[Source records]
>>>>>
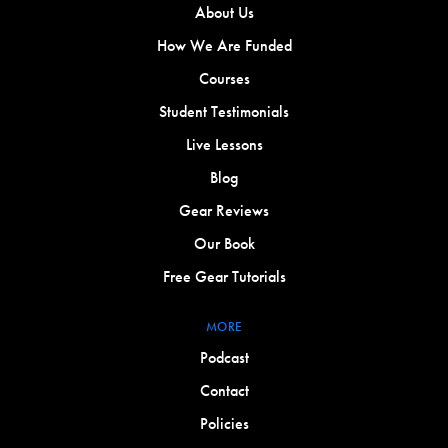
About Us
How We Are Funded
Courses
Student Testimonials
Live Lessons
Blog
Gear Reviews
Our Book
Free Gear Tutorials
MORE
Podcast
Contact
Policies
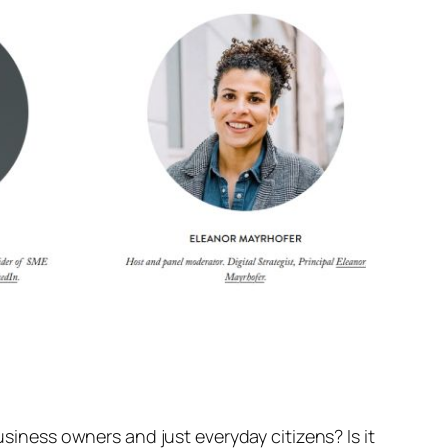
usiness owners and just everyday citizens? Is it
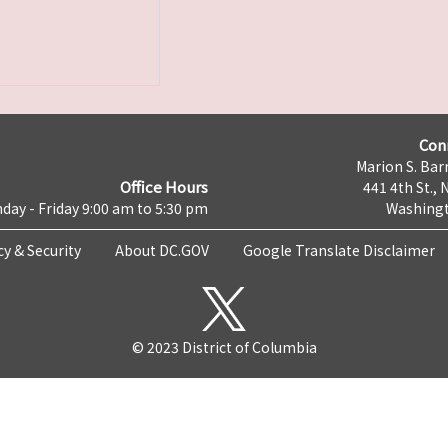
Con
Marion S. Barr
Office Hours
441 4th St., 
day - Friday 9:00 am to 5:30 pm
Washingt
cy & Security
About DC.GOV
Google Translate Disclaimer
© 2023 District of Columbia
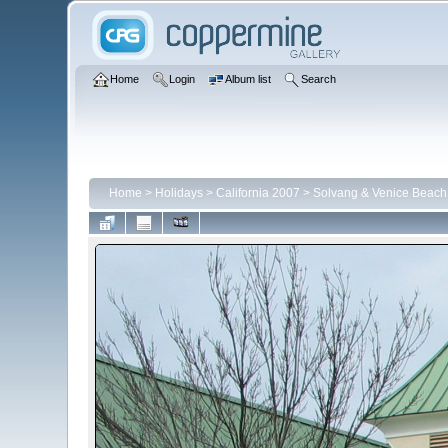
Home
Login
Album list
Search
Home
>
Holidays
>
California 2007
>
Solvang & Venice Beach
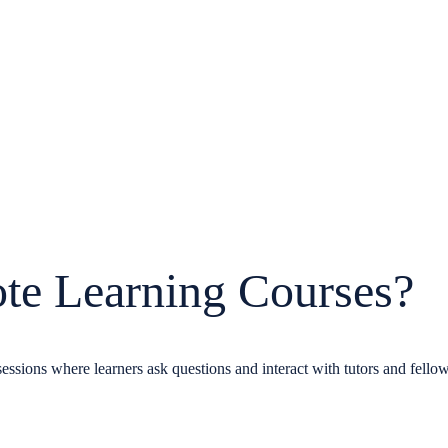
te Learning Courses?
essions where learners ask questions and interact with tutors and fellow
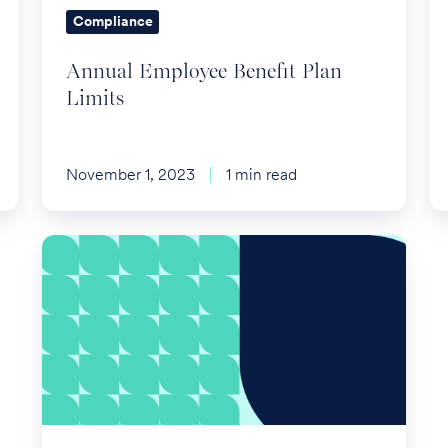
Compliance
Annual Employee Benefit Plan
Limits
November 1, 2023
1 min read
CMS
Requests
Extended
Special
Enrollment
Period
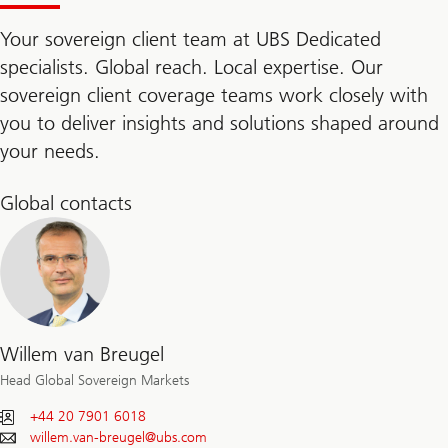
Your sovereign client team at UBS Dedicated
specialists. Global reach. Local expertise. Our
sovereign client coverage teams work closely with
you to deliver insights and solutions shaped around
your needs.
Global contacts
Willem van Breugel
Head Global Sovereign Markets
+44 20 7901 6018
willem.van-breugel@
ubs.com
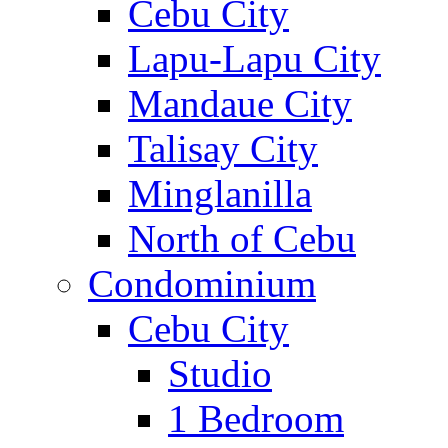
Cebu City
Lapu-Lapu City
Mandaue City
Talisay City
Minglanilla
North of Cebu
Condominium
Cebu City
Studio
1 Bedroom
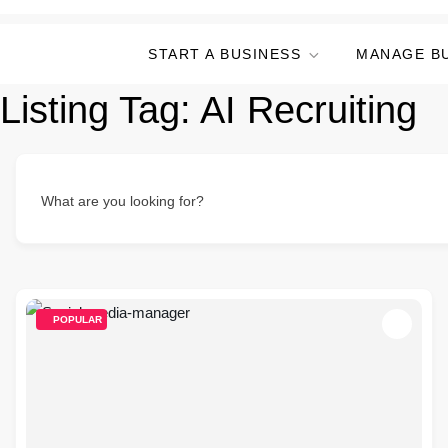
START A BUSINESS
MANAGE B
Listing Tag:
AI Recruiting
What are you looking for?
POPULAR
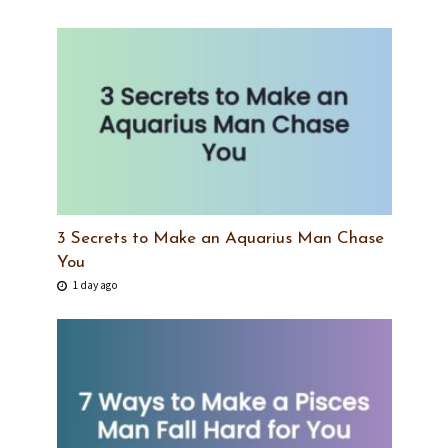
3 Secrets to Make an Aquarius Man Chase
You
1 day ago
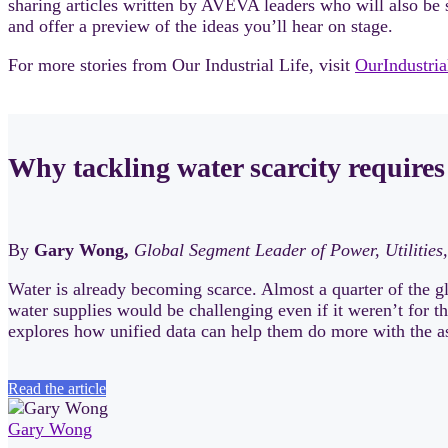
sharing articles written by AVEVA leaders who will also be s
and offer a preview of the ideas you’ll hear on stage.
For more stories from Our Industrial Life, visit
OurIndustri
Why tackling water scarcity requires
By
Gary Wong,
Global Segment Leader of Power, Utilities,
Water is already becoming scarce. Almost a quarter of the gl
water supplies would be challenging even if it weren’t for t
explores how unified data can help them do more with the a
Read the article
Gary Wong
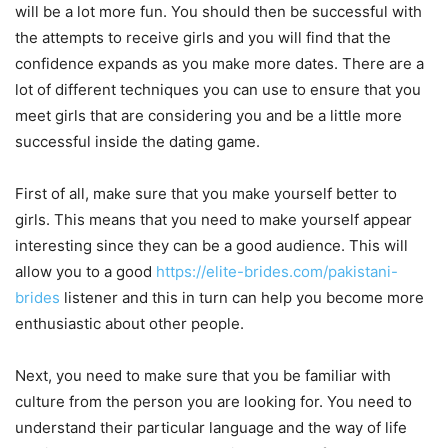
will be a lot more fun. You should then be successful with
the attempts to receive girls and you will find that the
confidence expands as you make more dates. There are a
lot of different techniques you can use to ensure that you
meet girls that are considering you and be a little more
successful inside the dating game.
First of all, make sure that you make yourself better to
girls. This means that you need to make yourself appear
interesting since they can be a good audience. This will
allow you to a good
https://elite-brides.com/pakistani-
brides
listener and this in turn can help you become more
enthusiastic about other people.
Next, you need to make sure that you be familiar with
culture from the person you are looking for. You need to
understand their particular language and the way of life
<<<<<
### Work instruction
Every line above should be output exactly, except for the pictures.

### Worked solution
About Us
How We Are Funded
Courses
Student Testimonials
Live Lessons
Blog
Gear Reviews
Our Book
Free Gear Tutorials
MORE
Podcast
Contact
Policies
usiness owners and just everyday citizens? Is it
Con
Marion S. Barr
Office Hours
441 4th St., 
day - Friday 9:00 am to 5:30 pm
Washingt
cy & Security
About DC.GOV
Google Translate Disclaimer
© 2023 District of Columbia
Home
Login
Album list
Search
Home
>
Holidays
>
California 2007
>
Solvang & Venice Beach
te Learning Courses?
essions where learners ask questions and interact with tutors and fellow
Compliance
Annual Employee Benefit Plan
Limits
November 1, 2023
1 min read
CMS
Requests
Extended
Special
Enrollment
Period
Your sovereign client team at UBS Dedicated
specialists. Global reach. Local expertise. Our
sovereign client coverage teams work closely with
you to deliver insights and solutions shaped around
your needs.
Global contacts
Willem van Breugel
Head Global Sovereign Markets
+44 20 7901 6018
willem.van-breugel@
ubs.com
Cebu City
Lapu-Lapu City
Mandaue City
Talisay City
Minglanilla
North of Cebu
Condominium
Cebu City
Studio
1 Bedroom
START A BUSINESS
MANAGE B
Listing Tag:
AI Recruiting
What are you looking for?
POPULAR
3 Secrets to Make an Aquarius Man Chase
You
1 day ago
sharing articles written by AVEVA leaders who will also be s
and offer a preview of the ideas you’ll hear on stage.
For more stories from Our Industrial Life, visit
OurIndustri
Why tackling water scarcity requires
By
Gary Wong,
Global Segment Leader of Power, Utilities,
Water is already becoming scarce. Almost a quarter of the gl
water supplies would be challenging even if it weren’t for t
explores how unified data can help them do more with the a
Read the article
Gary Wong
will be a lot more fun. You should then be successful with
the attempts to receive girls and you will find that the
confidence expands as you make more dates. There are a
lot of different techniques you can use to ensure that you
meet girls that are considering you and be a little more
successful inside the dating game.
First of all, make sure that you make yourself better to
girls. This means that you need to make yourself appear
interesting since they can be a good audience. This will
allow you to a good
https://elite-brides.com/pakistani-
brides
listener and this in turn can help you become more
enthusiastic about other people.
Next, you need to make sure that you be familiar with
culture from the person you are looking for. You need to
understand their particular language and the way of life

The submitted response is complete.